> **STORED RECORDS**
====================

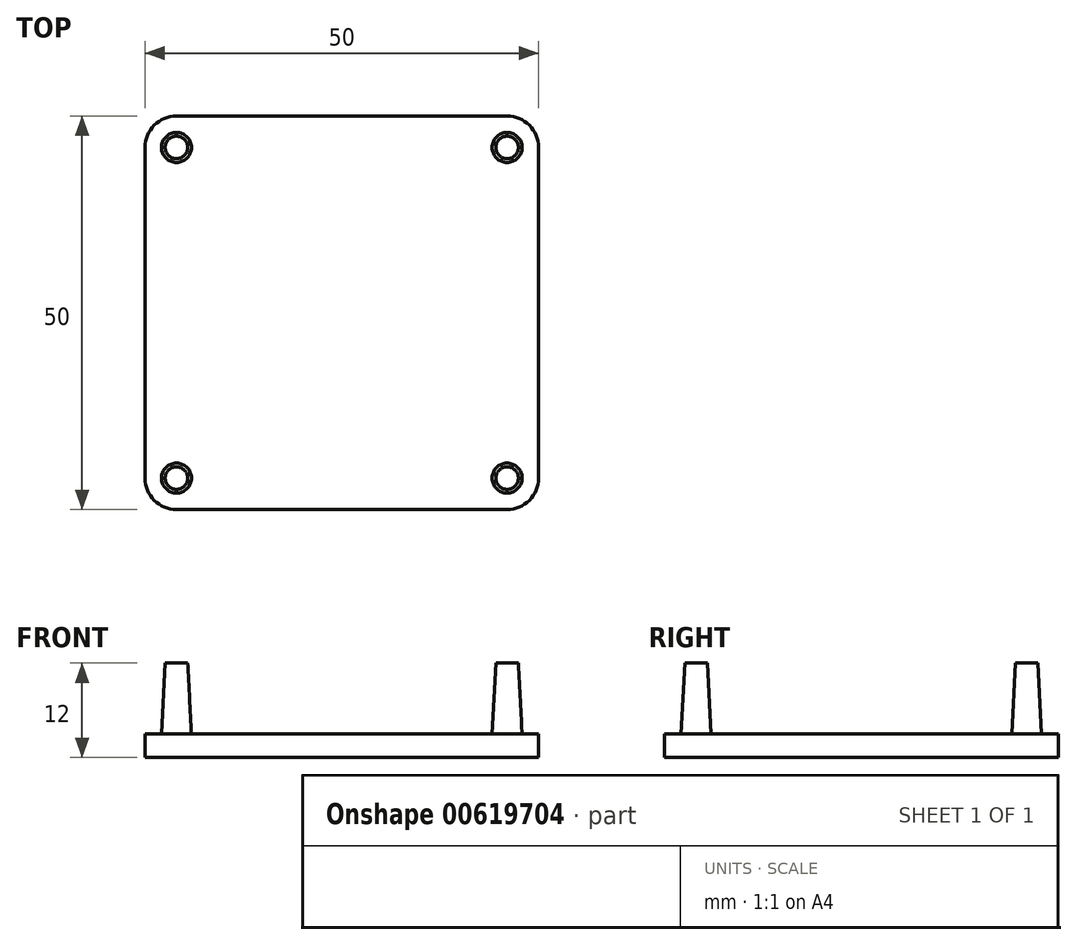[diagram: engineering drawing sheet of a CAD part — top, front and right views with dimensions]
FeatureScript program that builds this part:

====================

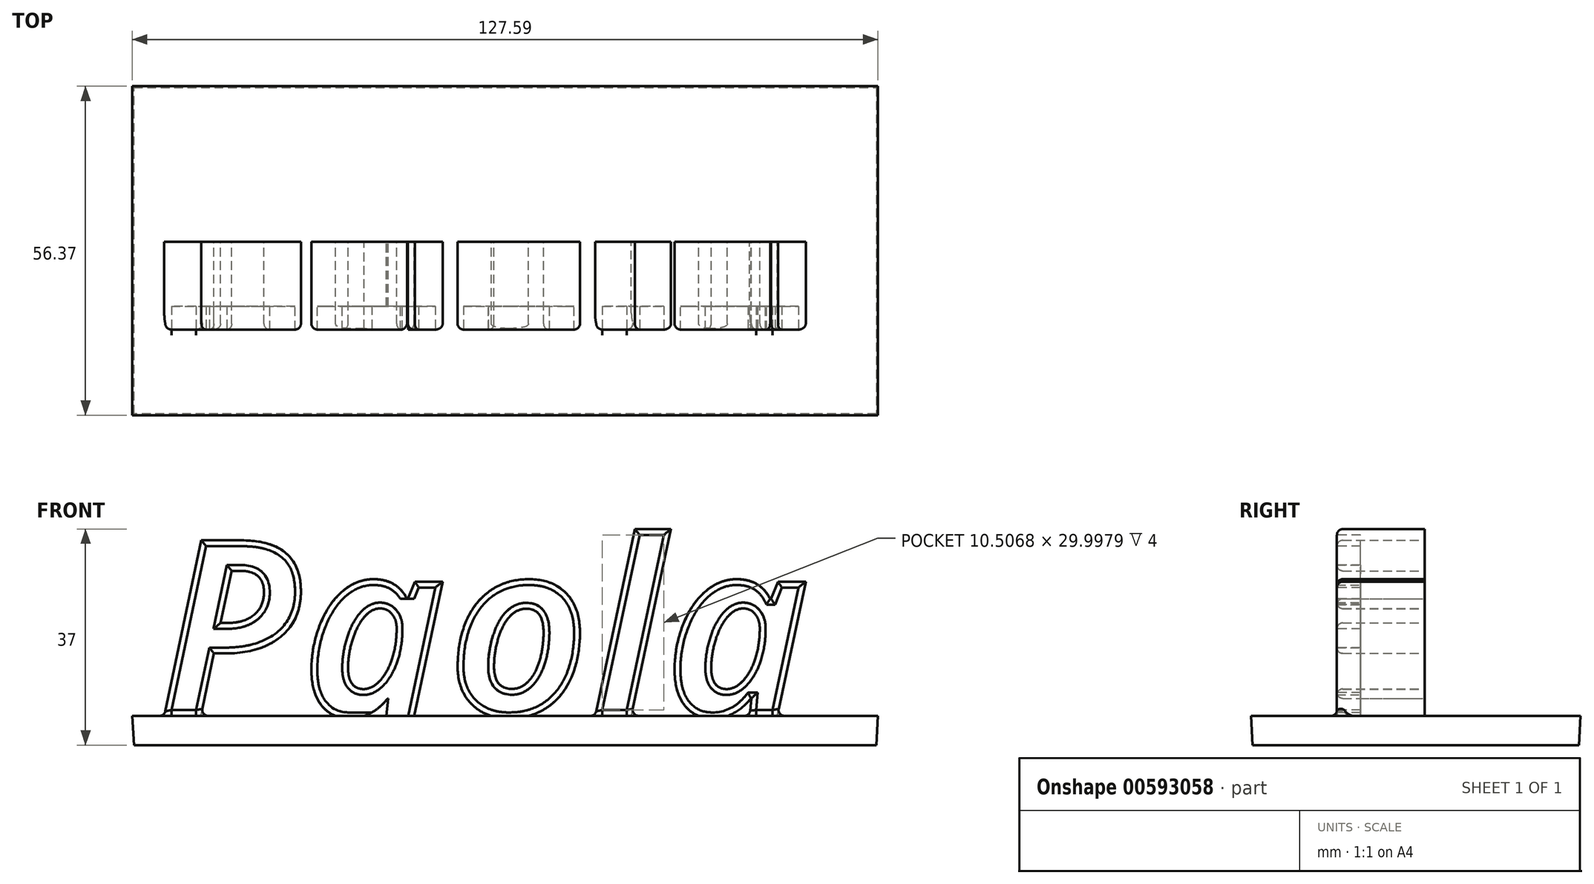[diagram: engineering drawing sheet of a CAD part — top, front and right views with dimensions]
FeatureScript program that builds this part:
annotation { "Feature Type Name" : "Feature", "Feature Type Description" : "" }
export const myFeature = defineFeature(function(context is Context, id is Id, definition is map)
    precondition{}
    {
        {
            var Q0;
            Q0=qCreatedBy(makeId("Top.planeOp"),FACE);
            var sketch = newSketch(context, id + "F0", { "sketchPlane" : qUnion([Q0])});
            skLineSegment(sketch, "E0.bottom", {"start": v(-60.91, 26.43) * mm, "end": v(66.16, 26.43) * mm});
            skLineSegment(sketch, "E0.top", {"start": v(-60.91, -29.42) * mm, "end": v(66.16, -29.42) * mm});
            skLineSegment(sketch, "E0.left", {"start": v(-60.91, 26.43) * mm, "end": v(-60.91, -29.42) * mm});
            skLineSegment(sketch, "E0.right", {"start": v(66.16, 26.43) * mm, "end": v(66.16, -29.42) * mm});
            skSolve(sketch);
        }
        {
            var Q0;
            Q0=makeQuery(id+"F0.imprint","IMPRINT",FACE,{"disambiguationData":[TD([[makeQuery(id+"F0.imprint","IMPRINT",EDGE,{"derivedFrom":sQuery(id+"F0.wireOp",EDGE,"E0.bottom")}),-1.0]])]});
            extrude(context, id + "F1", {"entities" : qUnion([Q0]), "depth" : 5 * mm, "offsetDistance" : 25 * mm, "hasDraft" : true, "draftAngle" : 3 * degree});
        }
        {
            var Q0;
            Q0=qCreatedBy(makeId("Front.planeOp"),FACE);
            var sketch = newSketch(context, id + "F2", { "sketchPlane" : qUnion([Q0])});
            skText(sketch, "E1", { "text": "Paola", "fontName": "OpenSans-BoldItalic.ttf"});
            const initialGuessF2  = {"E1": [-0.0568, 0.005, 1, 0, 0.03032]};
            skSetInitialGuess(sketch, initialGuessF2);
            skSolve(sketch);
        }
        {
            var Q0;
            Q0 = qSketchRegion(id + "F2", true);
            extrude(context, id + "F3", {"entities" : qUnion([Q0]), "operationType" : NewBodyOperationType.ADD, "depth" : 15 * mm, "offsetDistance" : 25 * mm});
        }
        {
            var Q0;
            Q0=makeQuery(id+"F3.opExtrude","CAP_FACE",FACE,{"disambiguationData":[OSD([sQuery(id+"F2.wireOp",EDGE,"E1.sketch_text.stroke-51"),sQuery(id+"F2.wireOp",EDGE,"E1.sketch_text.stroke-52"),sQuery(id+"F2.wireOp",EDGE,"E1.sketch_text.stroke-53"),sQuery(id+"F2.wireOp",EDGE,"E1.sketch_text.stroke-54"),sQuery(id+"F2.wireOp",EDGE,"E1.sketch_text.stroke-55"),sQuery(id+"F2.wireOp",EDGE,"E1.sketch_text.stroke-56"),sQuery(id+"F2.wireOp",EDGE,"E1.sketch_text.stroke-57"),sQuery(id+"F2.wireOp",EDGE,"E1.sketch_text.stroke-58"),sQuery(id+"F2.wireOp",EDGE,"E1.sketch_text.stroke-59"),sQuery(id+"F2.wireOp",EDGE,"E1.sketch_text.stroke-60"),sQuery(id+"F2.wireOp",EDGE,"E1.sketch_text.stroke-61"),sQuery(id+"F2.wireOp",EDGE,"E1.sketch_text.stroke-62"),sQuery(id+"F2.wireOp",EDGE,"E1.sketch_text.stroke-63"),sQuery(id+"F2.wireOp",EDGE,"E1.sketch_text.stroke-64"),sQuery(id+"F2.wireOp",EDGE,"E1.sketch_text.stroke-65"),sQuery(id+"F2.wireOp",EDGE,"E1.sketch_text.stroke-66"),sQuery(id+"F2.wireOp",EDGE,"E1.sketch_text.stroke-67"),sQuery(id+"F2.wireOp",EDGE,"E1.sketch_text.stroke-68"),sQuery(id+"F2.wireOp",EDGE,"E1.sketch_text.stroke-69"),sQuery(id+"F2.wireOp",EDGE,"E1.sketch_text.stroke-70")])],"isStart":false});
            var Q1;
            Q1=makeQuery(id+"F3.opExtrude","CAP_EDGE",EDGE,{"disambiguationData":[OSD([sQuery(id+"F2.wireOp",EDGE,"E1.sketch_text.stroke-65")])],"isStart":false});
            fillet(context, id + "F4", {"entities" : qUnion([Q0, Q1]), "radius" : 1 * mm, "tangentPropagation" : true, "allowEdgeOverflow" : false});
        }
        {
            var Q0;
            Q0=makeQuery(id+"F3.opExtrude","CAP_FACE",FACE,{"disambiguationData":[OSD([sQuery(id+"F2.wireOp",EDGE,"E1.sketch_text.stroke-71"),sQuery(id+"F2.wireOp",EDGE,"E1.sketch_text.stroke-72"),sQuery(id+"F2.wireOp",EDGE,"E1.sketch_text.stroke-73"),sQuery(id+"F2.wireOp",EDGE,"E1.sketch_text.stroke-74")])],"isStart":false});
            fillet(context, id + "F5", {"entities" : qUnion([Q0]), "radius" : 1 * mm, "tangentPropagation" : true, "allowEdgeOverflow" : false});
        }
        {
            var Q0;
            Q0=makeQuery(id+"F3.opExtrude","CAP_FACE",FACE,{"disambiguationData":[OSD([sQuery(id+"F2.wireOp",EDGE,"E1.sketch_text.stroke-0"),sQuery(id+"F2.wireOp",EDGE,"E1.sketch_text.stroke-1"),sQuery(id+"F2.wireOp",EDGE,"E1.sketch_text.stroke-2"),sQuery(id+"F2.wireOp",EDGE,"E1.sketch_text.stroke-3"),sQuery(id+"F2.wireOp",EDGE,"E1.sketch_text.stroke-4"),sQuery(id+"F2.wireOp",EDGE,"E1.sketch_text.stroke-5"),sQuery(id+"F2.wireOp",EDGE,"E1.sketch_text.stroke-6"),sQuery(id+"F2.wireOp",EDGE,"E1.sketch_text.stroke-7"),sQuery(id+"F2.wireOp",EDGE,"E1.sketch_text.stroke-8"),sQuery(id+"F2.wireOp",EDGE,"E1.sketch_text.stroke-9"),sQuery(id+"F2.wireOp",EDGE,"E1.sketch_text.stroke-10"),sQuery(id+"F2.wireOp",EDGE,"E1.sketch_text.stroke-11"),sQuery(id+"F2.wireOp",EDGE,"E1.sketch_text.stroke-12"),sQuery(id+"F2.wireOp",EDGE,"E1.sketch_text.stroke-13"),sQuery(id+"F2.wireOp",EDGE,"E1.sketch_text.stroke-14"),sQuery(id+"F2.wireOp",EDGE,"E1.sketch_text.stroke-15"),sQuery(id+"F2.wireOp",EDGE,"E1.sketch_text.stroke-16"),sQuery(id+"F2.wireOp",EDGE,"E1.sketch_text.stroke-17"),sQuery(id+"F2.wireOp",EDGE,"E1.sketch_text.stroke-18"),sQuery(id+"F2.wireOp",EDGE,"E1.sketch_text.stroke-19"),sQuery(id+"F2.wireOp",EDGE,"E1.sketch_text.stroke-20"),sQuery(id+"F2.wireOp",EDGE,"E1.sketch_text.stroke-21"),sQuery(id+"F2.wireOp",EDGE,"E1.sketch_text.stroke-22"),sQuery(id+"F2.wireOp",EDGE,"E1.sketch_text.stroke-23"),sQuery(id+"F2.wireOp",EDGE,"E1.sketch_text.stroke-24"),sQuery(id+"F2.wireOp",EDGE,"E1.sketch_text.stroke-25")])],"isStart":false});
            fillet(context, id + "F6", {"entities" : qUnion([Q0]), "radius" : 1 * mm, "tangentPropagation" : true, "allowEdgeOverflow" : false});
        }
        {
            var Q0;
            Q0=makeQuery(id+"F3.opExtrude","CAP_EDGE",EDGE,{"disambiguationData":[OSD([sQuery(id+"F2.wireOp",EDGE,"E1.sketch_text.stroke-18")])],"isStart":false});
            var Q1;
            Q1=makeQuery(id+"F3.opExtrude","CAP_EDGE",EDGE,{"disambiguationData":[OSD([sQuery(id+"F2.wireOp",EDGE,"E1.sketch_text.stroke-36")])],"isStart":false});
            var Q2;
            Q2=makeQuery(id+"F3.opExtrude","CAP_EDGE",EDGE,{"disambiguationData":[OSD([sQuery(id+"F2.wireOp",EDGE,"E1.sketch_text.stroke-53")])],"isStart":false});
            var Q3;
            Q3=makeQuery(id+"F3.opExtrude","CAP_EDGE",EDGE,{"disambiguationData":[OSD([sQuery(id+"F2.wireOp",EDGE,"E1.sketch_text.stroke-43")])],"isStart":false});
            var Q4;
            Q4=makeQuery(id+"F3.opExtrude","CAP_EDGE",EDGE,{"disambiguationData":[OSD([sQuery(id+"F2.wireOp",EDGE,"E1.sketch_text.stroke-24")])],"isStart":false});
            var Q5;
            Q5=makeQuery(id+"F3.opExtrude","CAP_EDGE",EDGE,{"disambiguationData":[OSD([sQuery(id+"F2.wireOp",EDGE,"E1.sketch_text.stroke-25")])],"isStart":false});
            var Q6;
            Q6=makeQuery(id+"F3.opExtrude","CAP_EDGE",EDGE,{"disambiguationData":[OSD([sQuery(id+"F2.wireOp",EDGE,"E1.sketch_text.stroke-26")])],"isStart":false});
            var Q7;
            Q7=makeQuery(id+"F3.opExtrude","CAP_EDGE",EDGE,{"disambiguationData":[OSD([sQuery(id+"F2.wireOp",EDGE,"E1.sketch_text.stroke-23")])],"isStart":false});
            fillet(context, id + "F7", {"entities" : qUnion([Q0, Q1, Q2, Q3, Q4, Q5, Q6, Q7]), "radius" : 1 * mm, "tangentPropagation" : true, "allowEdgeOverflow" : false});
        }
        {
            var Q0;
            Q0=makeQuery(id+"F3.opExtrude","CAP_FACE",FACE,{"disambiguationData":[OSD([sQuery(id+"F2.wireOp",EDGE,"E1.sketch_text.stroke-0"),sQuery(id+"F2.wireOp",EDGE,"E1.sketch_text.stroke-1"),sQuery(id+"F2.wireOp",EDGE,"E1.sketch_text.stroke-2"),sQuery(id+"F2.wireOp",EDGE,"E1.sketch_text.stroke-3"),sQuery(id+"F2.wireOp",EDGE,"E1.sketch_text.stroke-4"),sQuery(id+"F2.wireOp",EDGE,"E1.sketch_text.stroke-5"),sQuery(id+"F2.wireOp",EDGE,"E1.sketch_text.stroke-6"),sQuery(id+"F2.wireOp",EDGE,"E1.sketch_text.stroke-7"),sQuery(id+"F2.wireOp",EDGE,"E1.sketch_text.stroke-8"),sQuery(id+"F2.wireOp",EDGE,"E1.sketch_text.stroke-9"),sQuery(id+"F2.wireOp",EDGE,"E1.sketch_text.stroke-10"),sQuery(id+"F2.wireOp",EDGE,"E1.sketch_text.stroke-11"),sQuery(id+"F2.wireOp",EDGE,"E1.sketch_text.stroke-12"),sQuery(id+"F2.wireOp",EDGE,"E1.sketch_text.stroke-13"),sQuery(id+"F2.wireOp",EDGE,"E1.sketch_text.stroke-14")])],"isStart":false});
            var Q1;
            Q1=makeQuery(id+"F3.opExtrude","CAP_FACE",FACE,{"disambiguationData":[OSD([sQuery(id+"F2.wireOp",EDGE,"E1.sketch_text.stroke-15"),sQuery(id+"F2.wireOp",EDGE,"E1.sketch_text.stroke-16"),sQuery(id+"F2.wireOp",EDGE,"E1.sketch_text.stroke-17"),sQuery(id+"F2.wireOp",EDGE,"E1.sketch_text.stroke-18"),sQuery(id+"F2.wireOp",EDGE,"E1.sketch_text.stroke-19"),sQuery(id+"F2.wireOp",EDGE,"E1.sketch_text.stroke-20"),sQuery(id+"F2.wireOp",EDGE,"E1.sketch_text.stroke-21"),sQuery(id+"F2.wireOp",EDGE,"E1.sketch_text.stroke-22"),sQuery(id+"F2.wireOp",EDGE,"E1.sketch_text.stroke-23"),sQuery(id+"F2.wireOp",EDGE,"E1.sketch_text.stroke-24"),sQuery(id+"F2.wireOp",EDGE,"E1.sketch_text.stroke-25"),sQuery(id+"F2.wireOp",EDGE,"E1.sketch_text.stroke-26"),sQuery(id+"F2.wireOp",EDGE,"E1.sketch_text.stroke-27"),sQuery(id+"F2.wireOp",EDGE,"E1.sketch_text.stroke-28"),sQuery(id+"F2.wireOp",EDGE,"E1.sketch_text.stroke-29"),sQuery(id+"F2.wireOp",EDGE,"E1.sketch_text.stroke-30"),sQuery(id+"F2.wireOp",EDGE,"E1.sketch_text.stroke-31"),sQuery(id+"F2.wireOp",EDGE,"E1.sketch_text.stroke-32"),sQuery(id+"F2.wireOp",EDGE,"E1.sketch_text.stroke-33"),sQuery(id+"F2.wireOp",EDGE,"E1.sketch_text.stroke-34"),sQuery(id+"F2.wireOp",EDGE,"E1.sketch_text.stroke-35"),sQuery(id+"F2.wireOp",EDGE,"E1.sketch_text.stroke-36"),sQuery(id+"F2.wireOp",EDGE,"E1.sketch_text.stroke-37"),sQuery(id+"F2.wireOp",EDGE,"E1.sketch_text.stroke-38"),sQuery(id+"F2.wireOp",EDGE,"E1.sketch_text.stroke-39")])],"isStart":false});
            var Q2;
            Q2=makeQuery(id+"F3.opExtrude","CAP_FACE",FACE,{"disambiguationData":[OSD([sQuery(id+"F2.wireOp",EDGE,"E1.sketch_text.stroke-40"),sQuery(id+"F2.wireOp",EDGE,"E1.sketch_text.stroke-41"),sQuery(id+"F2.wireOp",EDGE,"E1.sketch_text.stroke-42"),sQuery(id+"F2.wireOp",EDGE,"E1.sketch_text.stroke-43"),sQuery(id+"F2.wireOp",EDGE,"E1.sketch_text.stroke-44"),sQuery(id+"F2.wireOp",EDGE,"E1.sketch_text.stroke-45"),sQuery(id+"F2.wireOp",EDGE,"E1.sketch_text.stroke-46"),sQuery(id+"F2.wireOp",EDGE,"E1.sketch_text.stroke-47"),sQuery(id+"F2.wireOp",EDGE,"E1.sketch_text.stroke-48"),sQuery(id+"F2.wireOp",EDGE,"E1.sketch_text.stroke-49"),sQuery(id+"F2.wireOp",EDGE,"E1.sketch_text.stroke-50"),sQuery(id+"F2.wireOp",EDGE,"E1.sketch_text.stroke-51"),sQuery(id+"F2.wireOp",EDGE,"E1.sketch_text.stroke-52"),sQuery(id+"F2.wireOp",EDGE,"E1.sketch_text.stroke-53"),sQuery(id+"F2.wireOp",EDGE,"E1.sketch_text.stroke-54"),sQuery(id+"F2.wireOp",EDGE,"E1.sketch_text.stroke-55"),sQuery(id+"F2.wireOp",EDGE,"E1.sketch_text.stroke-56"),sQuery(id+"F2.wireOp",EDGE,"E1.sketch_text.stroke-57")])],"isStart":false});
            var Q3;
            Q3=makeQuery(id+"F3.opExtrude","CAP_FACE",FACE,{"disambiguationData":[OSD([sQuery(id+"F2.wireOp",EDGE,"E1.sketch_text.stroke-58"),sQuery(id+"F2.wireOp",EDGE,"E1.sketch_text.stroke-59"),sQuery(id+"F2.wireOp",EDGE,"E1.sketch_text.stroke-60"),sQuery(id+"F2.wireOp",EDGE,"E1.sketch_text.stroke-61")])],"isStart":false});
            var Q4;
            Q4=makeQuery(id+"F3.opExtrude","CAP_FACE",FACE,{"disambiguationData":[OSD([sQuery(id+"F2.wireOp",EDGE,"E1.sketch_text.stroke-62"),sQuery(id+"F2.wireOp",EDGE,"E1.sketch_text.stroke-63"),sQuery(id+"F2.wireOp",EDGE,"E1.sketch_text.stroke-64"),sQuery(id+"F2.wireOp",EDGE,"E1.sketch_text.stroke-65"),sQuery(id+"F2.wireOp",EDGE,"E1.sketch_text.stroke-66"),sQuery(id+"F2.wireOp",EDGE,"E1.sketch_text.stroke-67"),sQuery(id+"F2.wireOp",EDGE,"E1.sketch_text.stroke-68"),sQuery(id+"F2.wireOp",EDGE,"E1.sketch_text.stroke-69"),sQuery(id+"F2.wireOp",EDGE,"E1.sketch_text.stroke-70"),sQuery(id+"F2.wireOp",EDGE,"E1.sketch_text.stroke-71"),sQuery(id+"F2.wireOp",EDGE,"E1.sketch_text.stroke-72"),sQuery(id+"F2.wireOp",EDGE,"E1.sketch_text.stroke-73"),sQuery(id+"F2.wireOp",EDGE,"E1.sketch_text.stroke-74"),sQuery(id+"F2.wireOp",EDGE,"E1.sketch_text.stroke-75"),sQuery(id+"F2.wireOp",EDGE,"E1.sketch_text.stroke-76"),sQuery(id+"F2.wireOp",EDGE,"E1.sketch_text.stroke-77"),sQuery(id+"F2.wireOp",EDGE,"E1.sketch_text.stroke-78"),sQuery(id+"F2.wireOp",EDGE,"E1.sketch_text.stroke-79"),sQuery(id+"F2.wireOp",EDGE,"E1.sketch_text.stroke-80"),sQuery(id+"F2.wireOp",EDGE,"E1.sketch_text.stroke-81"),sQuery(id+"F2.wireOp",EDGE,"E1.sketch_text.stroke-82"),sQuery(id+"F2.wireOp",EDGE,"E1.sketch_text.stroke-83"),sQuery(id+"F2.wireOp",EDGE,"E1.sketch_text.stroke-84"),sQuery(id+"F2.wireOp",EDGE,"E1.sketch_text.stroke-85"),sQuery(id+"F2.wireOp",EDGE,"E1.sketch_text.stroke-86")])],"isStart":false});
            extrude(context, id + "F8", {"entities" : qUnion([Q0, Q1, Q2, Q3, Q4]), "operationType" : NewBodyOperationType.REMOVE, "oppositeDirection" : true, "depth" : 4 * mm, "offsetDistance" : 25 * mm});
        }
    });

====================

> **EXERCISE OBJECTIVE**
Identify every line above that contains the string "skLineSegment" and copy each of those lines. Case counts when matching.

> **SOLUTION TO THIS TASK**
            skLineSegment(sketch, "E0.bottom", {"start": v(-60.91, 26.43) * mm, "end": v(66.16, 26.43) * mm});
            skLineSegment(sketch, "E0.top", {"start": v(-60.91, -29.42) * mm, "end": v(66.16, -29.42) * mm});
            skLineSegment(sketch, "E0.left", {"start": v(-60.91, 26.43) * mm, "end": v(-60.91, -29.42) * mm});
            skLineSegment(sketch, "E0.right", {"start": v(66.16, 26.43) * mm, "end": v(66.16, -29.42) * mm});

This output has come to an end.